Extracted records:
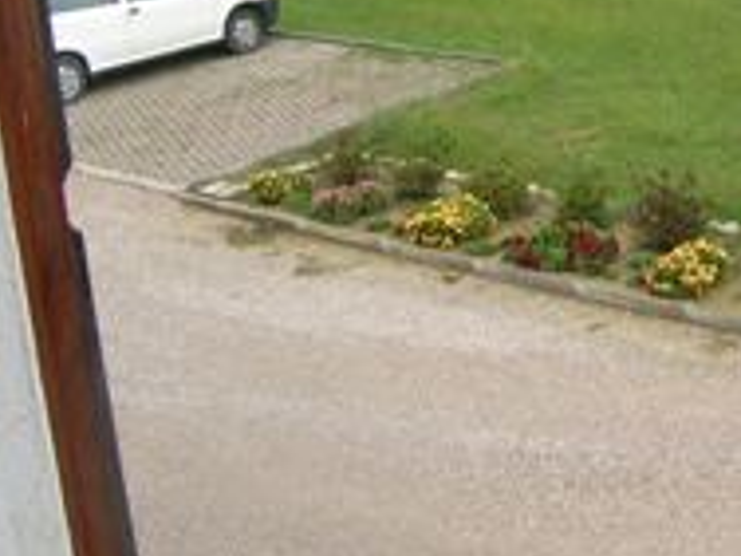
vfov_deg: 17.7
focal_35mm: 81
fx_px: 1734
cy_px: -32
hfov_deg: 23.4
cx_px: 690
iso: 50
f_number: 4.9
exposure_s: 1/92.4
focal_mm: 5.7
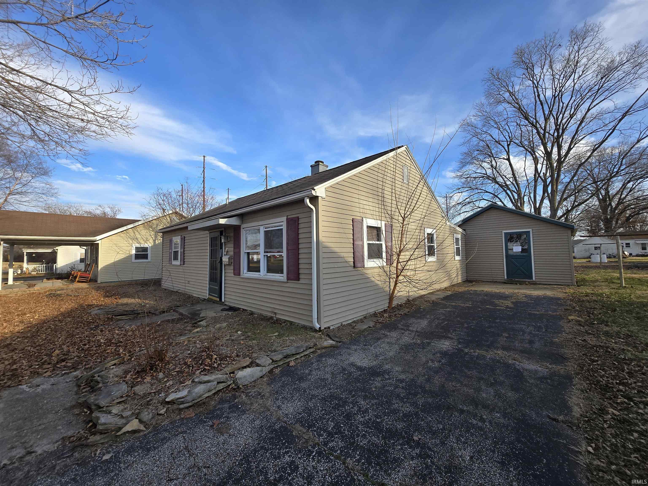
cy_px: 243
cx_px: 324
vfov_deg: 89.9
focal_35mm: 13
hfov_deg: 106.2
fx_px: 243
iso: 25
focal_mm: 1.7
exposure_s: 1/472
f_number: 2.2
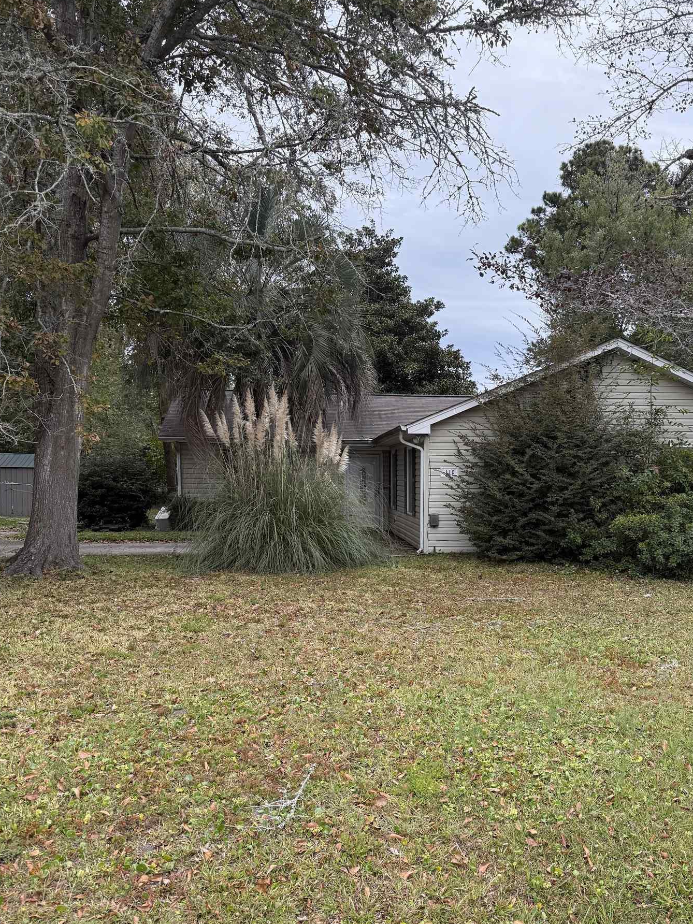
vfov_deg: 58.0
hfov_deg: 45.0
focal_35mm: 31
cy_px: 540
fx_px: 827
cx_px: 440
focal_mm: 6.76
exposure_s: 1/660
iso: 100
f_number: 1.78
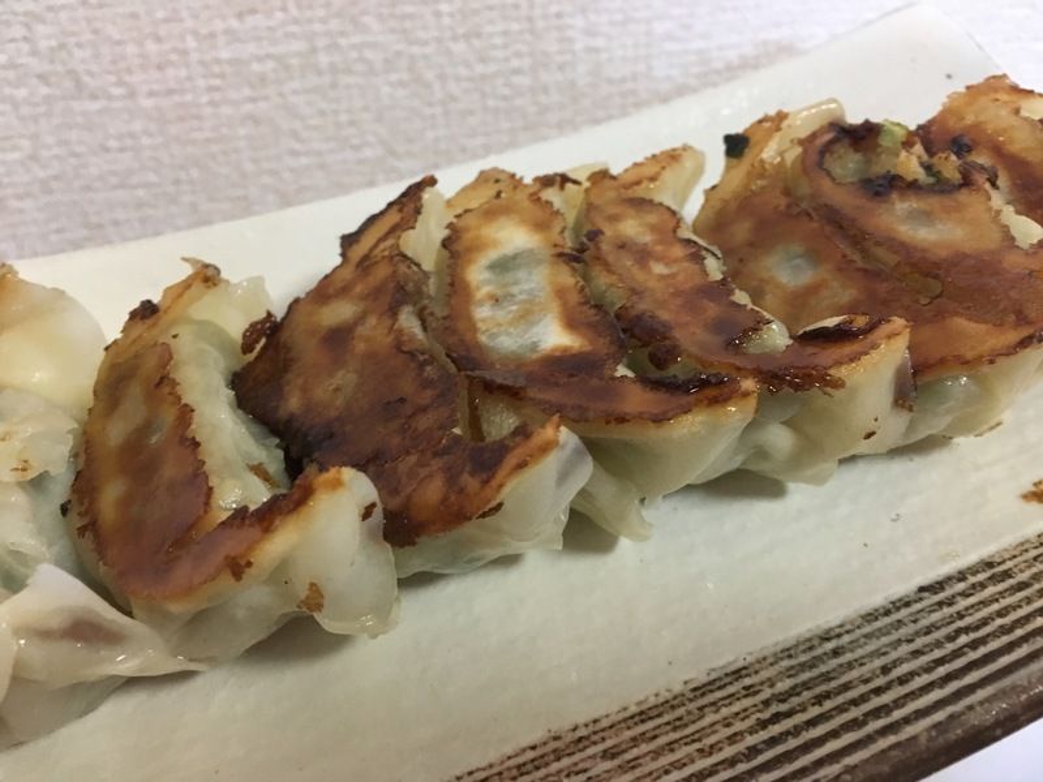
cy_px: 391
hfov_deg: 61.7
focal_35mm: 29
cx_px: 522
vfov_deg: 48.2
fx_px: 874
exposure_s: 1/20
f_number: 2.2
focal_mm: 4.15
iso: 200
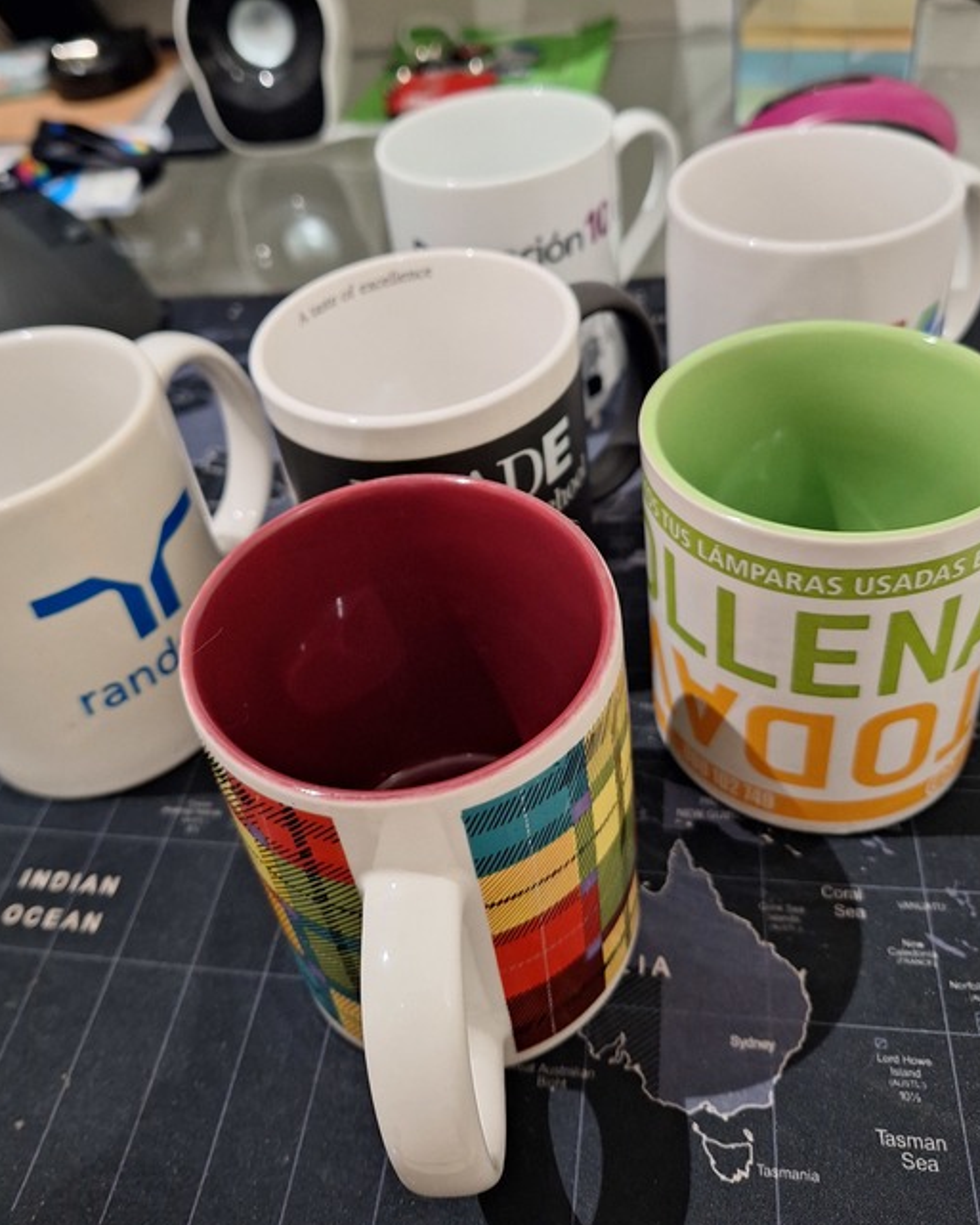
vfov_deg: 61.9
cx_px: 470
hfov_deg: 51.5
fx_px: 1015
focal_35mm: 28
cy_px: 518
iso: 320
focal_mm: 5.54
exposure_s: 1/33
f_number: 1.8
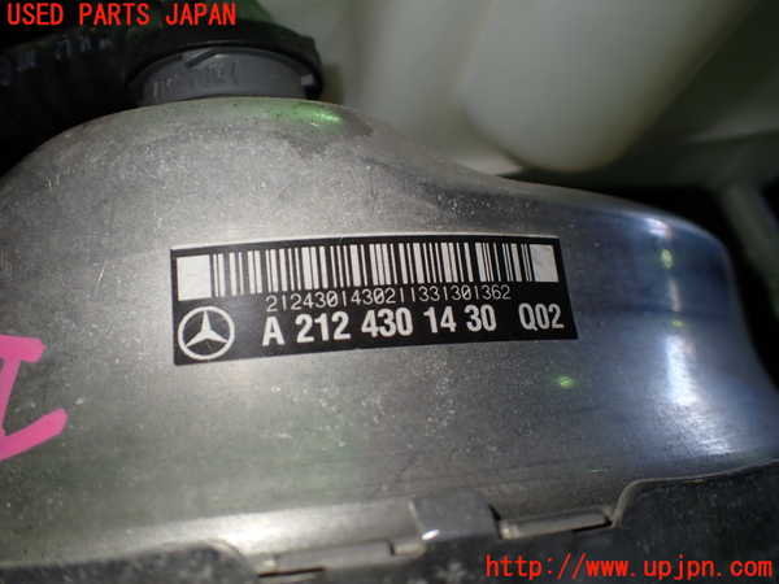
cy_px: 292
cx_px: 390
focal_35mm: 30
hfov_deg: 60.0
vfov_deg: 46.8
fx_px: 675
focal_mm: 5.4
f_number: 2.3
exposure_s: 1/125
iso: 125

> _AIM OF THE TASK_:
Output only the lines from the start of the data through the line that holds "hfov_deg: 45.0". Keep them exact and leave the pictures out.

> _SOLUTION BELOW_:
vfov_deg: 17.7
focal_35mm: 81
fx_px: 1734
cy_px: -32
hfov_deg: 23.4
cx_px: 690
iso: 50
f_number: 4.9
exposure_s: 1/92.4
focal_mm: 5.7
cy_px: 243
cx_px: 324
vfov_deg: 89.9
focal_35mm: 13
hfov_deg: 106.2
fx_px: 243
iso: 25
focal_mm: 1.7
exposure_s: 1/472
f_number: 2.2
vfov_deg: 58.0
hfov_deg: 45.0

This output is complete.